### Exercise:
Please repeat, exactly as written, the line containing "scroll(922, 215, up, 2)" and every line after it through the end of the records below, leaving out any pictures.

### Data provided:
========

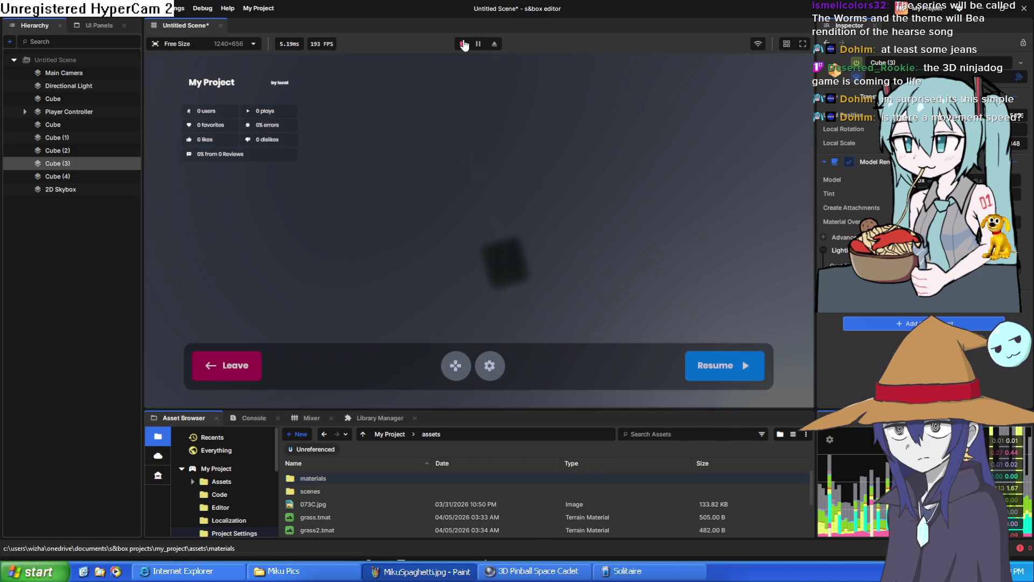
click(463, 44)
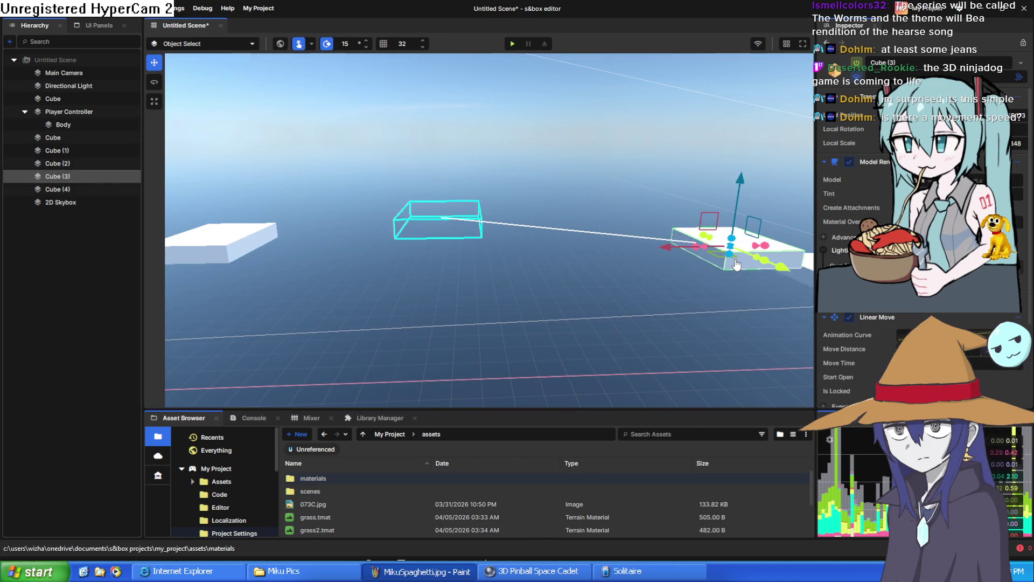
key(d)
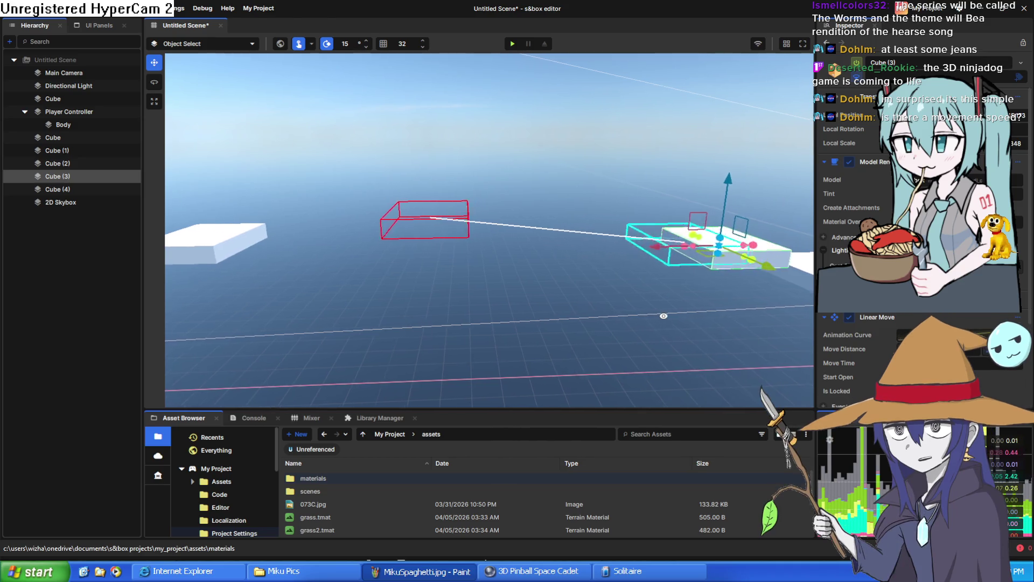
scroll(900, 338, down, 4)
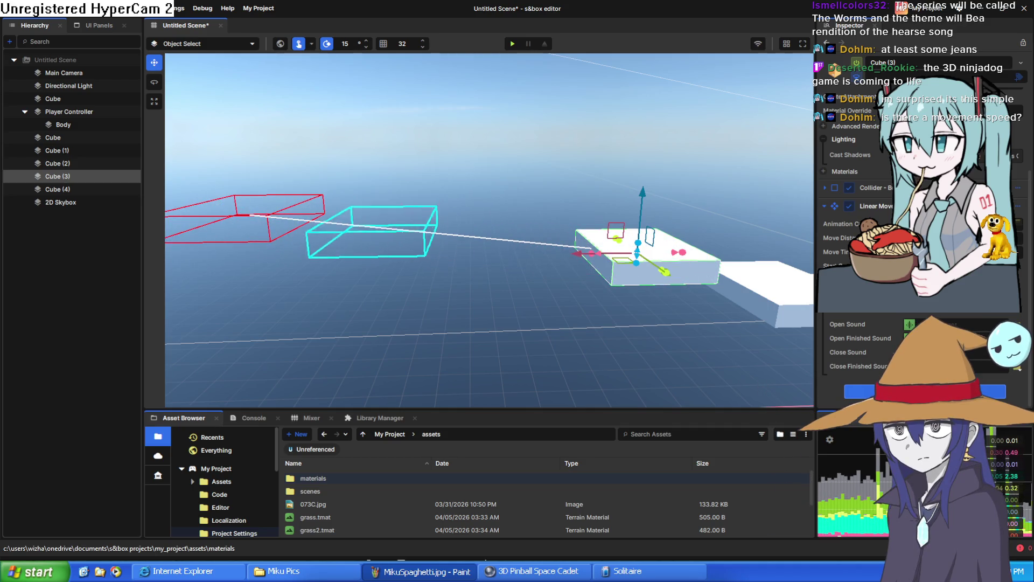
scroll(922, 215, up, 2)
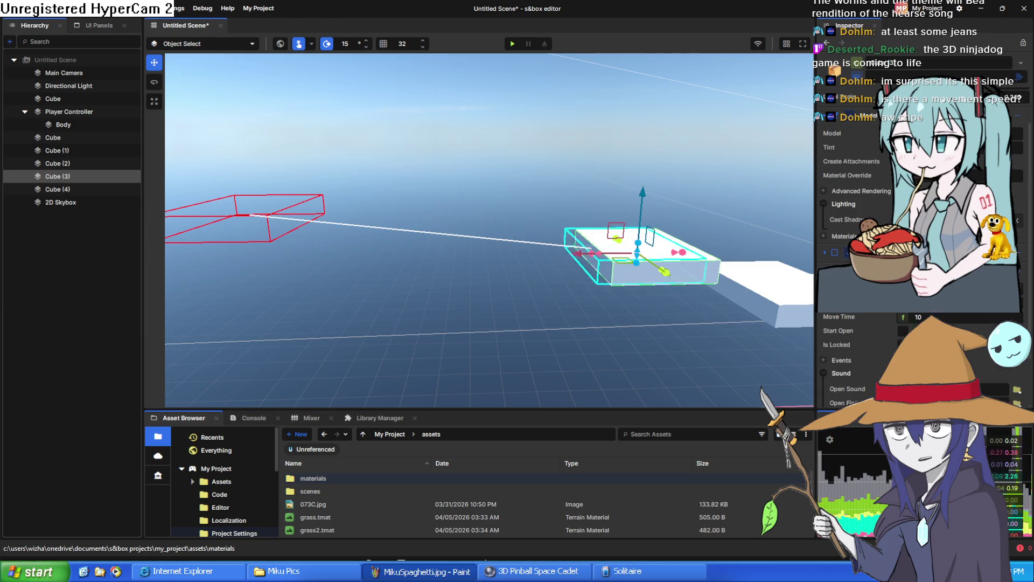
scroll(922, 215, down, 2)
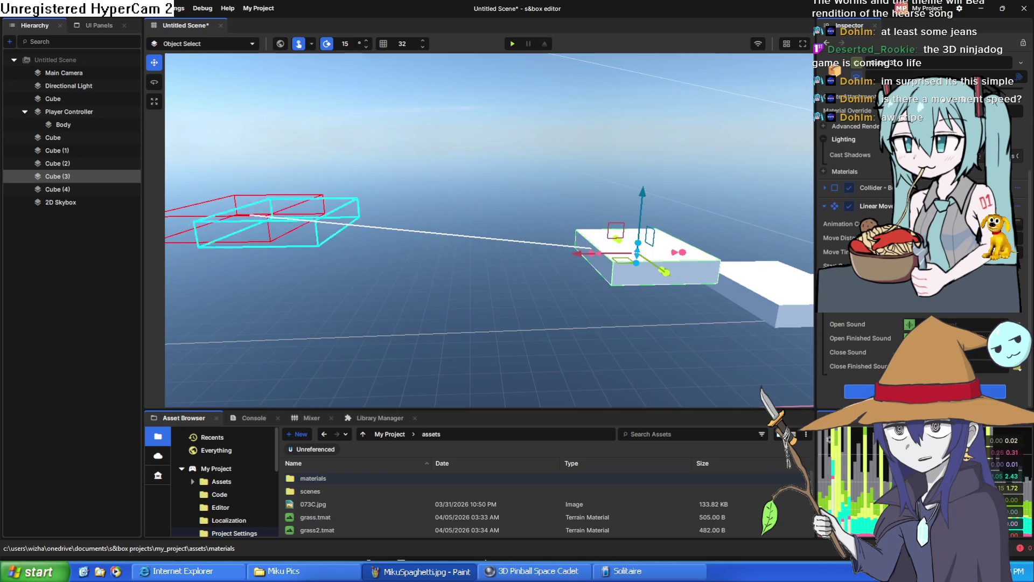
- Play-test again, walking and jumping onto the white platforms, then pause and stop the game
click(513, 43)
key(w)
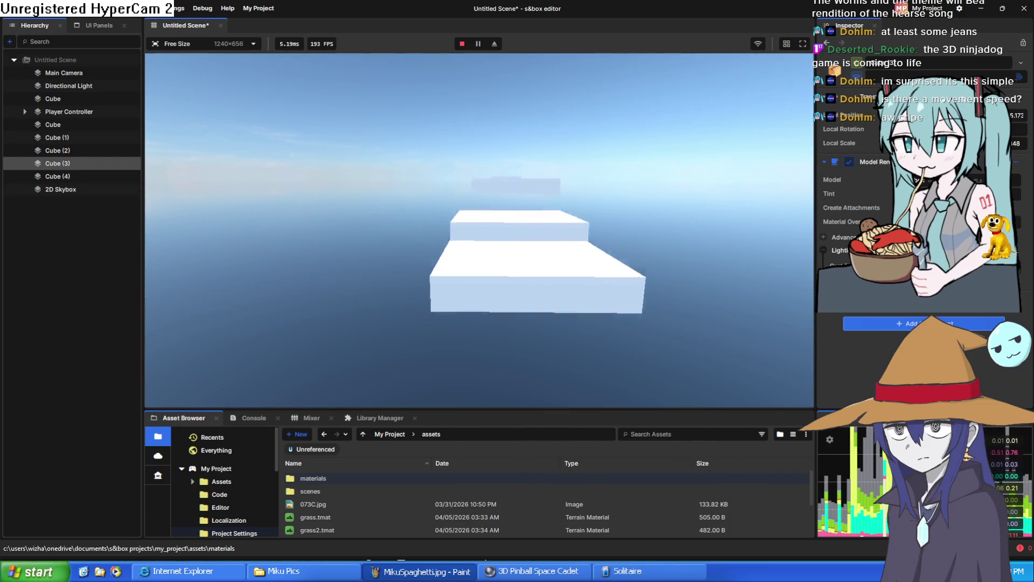
key(space)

========

### Solution:
scroll(922, 215, up, 2)
scroll(922, 215, down, 2)
- Play-test again, walking and jumping onto the white platforms, then pause and stop the game
click(513, 43)
key(w)
key(space)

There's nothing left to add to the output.